All subsequent chapters are intended for a technical audience, starting with a technical overview. The overview is suitable for anyone in the technical team (specialised secondary readers) interested in learning more about the project. This view can contain details about the core algorithm (e.g. a machine learning technique), software design pattern used in the codebase etc. The information is relevant to the project but also general enough to be interesting to other technical analysts who won’t directly use the code. Sparing details about running a reporting process can be included here though it’s better suited to the README of the process repo as an easier access point for quick updates.

For complex projects, additional chapters after the technical overview can describe specific technical details or administrative information (e.g. procurement, raising issues etc). This view is meant for the specialised primary reader and can be written as an information-oriented reference e.g. describing the inputs, outputs or any caveats in interpretation or use.

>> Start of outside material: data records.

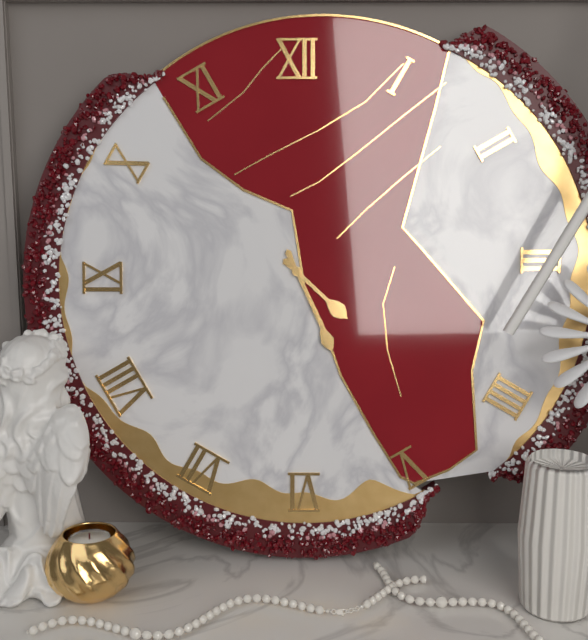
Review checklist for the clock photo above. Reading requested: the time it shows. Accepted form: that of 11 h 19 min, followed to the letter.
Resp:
4 h 26 min
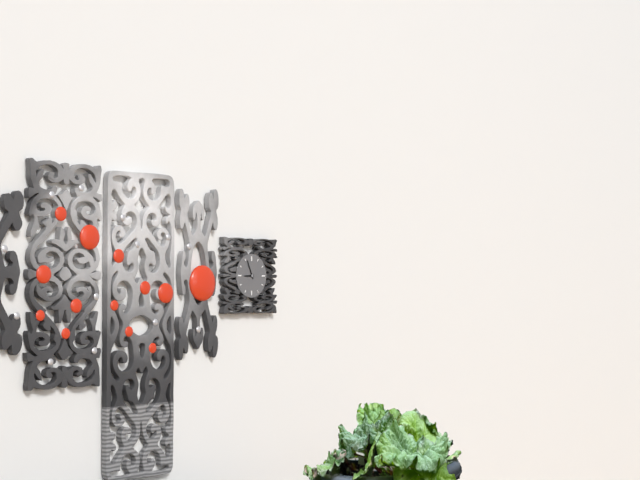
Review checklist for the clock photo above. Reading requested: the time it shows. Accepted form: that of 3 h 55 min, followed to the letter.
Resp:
8 h 56 min
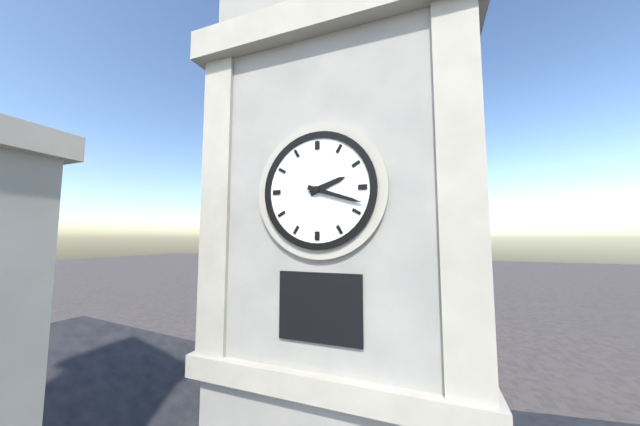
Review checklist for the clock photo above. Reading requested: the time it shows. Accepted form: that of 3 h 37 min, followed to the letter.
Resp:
2 h 18 min
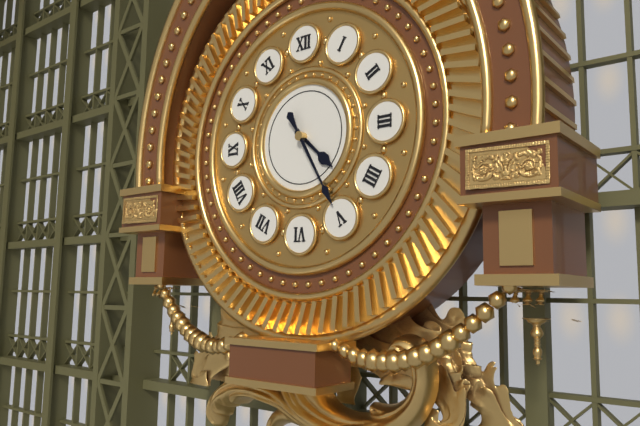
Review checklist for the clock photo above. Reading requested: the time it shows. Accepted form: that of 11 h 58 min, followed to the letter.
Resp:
4 h 25 min
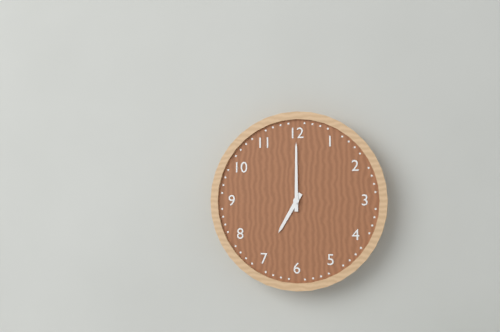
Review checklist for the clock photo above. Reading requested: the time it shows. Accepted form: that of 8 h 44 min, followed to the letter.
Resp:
7 h 00 min
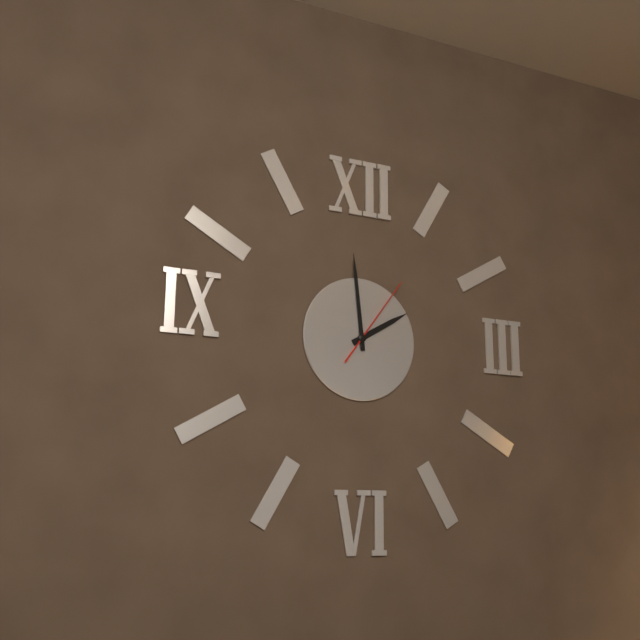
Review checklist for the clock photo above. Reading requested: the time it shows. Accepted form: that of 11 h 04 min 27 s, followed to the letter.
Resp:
1 h 59 min 06 s
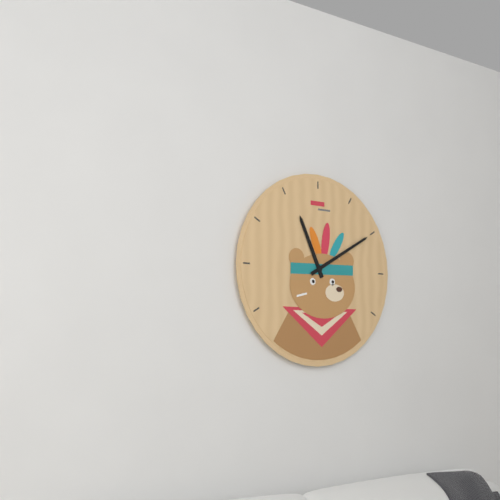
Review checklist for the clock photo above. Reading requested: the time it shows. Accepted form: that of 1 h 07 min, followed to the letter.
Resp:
11 h 10 min
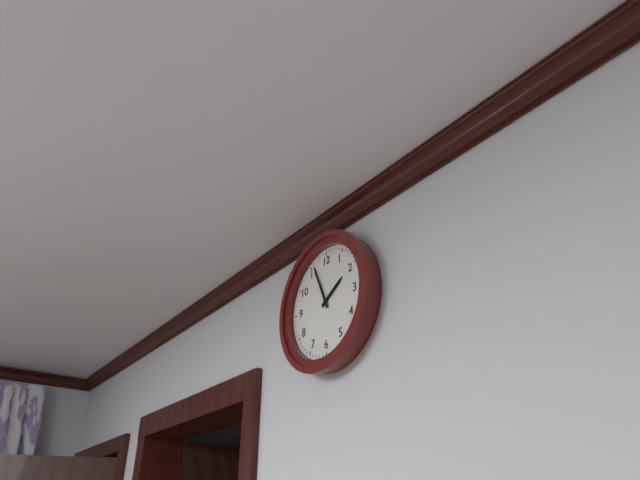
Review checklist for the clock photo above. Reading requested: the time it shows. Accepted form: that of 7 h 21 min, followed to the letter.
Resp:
1 h 56 min
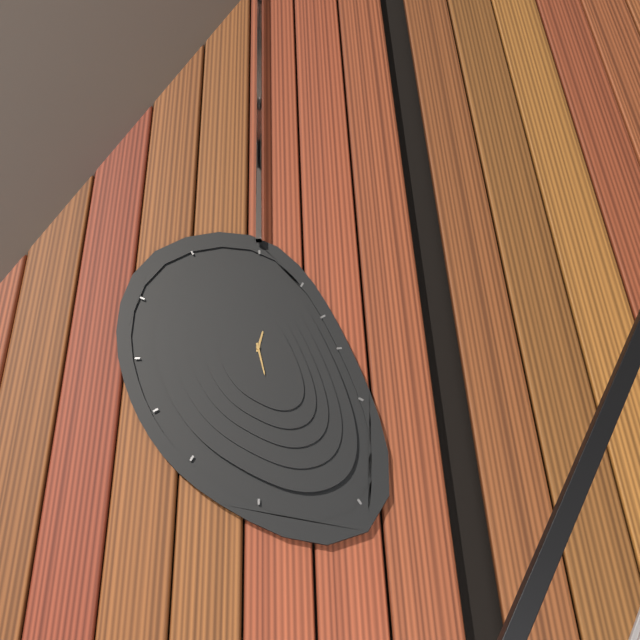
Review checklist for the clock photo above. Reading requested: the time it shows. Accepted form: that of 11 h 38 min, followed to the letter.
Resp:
12 h 28 min
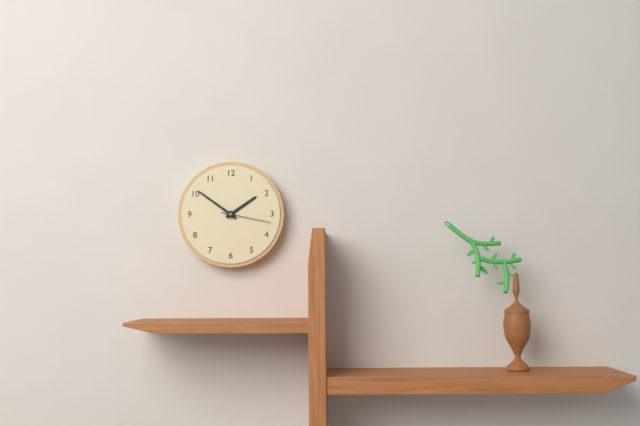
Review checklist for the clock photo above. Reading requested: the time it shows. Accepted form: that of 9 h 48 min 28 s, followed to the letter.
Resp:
1 h 51 min 17 s
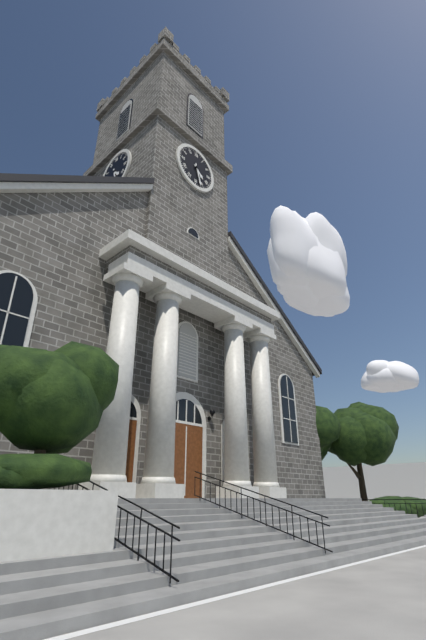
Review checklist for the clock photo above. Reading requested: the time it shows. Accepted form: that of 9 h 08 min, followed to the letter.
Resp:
4 h 27 min
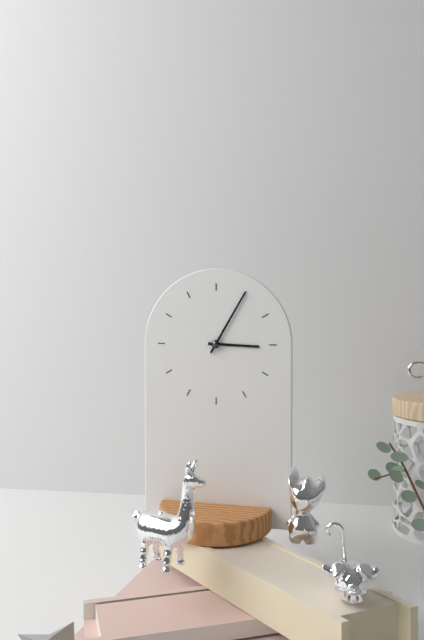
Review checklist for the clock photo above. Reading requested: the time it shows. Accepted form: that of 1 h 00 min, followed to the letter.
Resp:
3 h 05 min
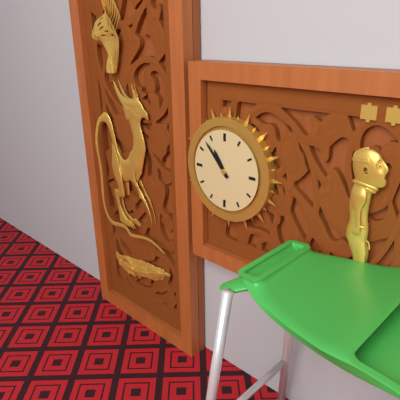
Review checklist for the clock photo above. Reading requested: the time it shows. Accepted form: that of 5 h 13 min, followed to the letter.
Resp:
10 h 53 min
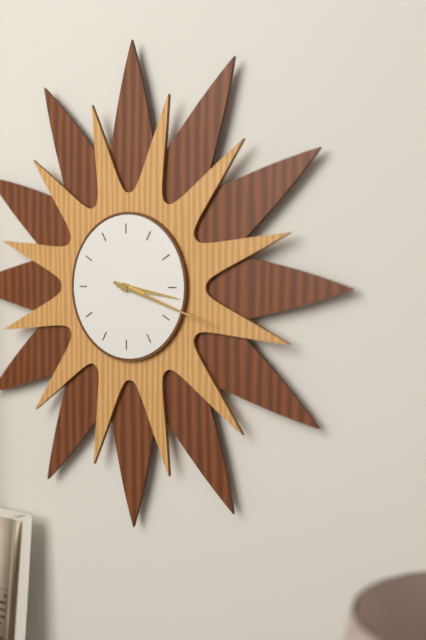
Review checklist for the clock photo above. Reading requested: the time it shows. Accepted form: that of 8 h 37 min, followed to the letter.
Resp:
3 h 18 min
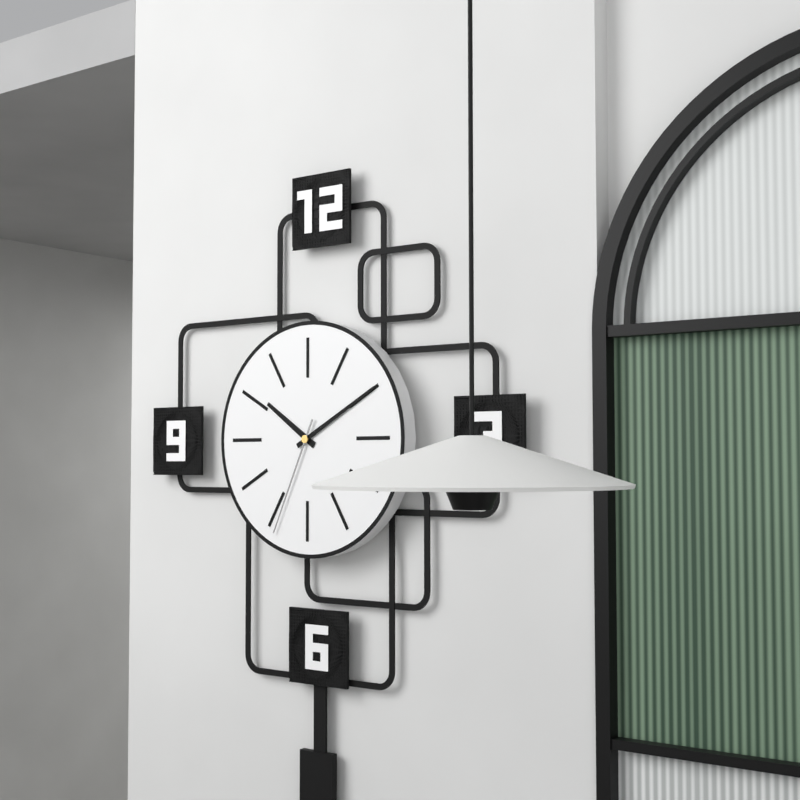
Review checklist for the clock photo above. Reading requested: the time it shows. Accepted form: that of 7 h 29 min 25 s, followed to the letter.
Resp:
10 h 10 min 34 s
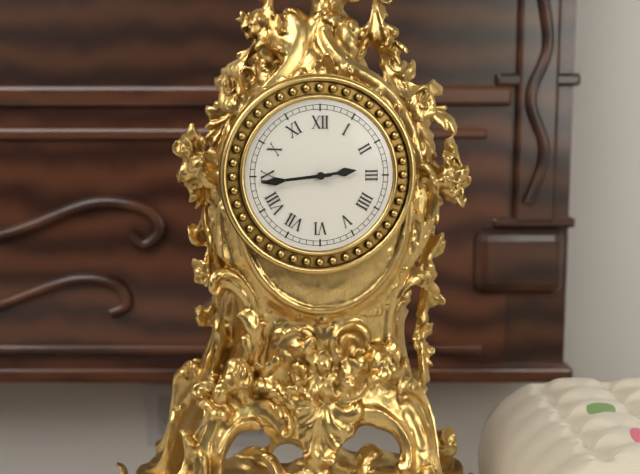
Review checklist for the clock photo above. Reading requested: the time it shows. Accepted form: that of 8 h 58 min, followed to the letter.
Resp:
2 h 44 min
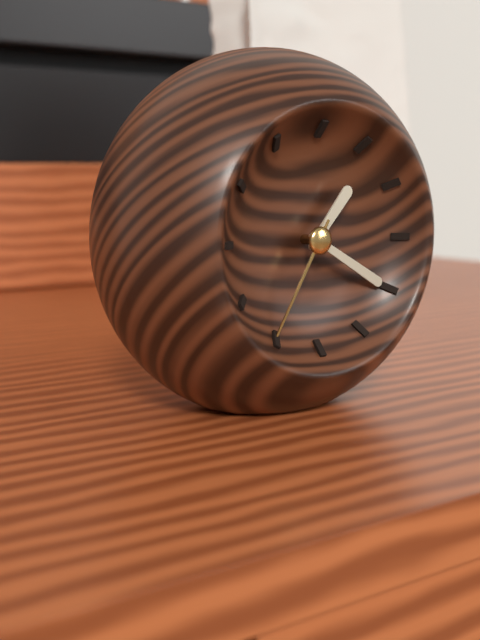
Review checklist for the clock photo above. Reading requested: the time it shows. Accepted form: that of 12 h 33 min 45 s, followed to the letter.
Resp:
1 h 20 min 35 s
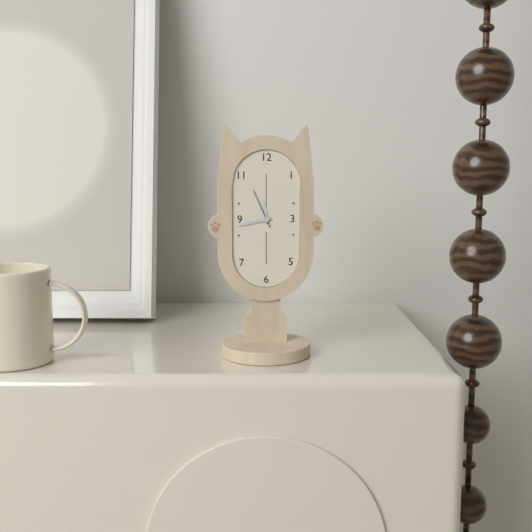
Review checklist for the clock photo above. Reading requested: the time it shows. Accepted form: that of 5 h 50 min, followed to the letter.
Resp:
11 h 43 min
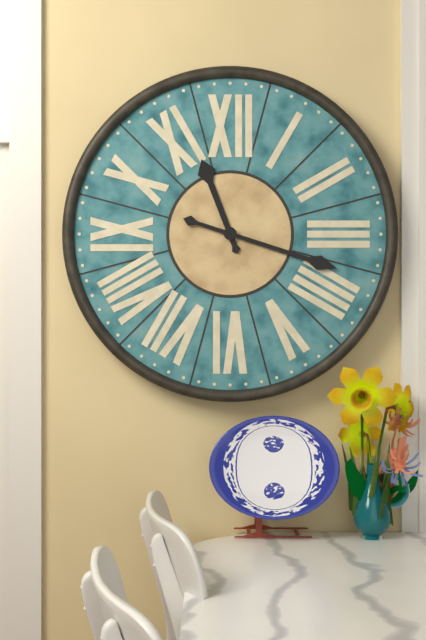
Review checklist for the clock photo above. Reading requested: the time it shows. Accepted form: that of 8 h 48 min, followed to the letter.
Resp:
11 h 18 min
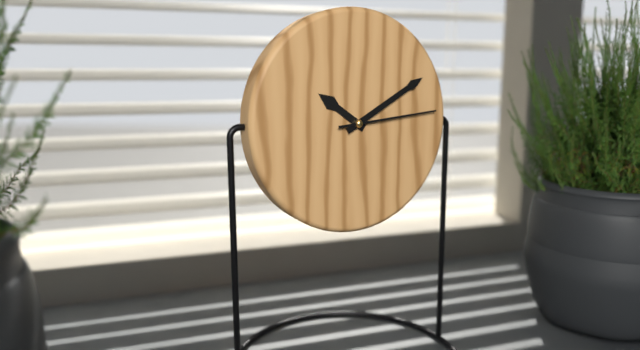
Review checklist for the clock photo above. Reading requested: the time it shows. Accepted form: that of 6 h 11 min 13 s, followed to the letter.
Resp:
10 h 10 min 14 s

Writing good documentation is a skill most of us neglect. The rewards seem lower than the effort, especially when there isn’t a clear pattern to follow. The format of a fractal document with clear understanding of readers not only makes writing standardised documentation easier but also technical writing in general. When approaching analyses with a data product perspective, easy to read reports are a cornerstone data prouduct for business stakeholders. Learning to write documentation then is simply practice that will stand us in better stead for the more interesting writing that we have more motiviation for!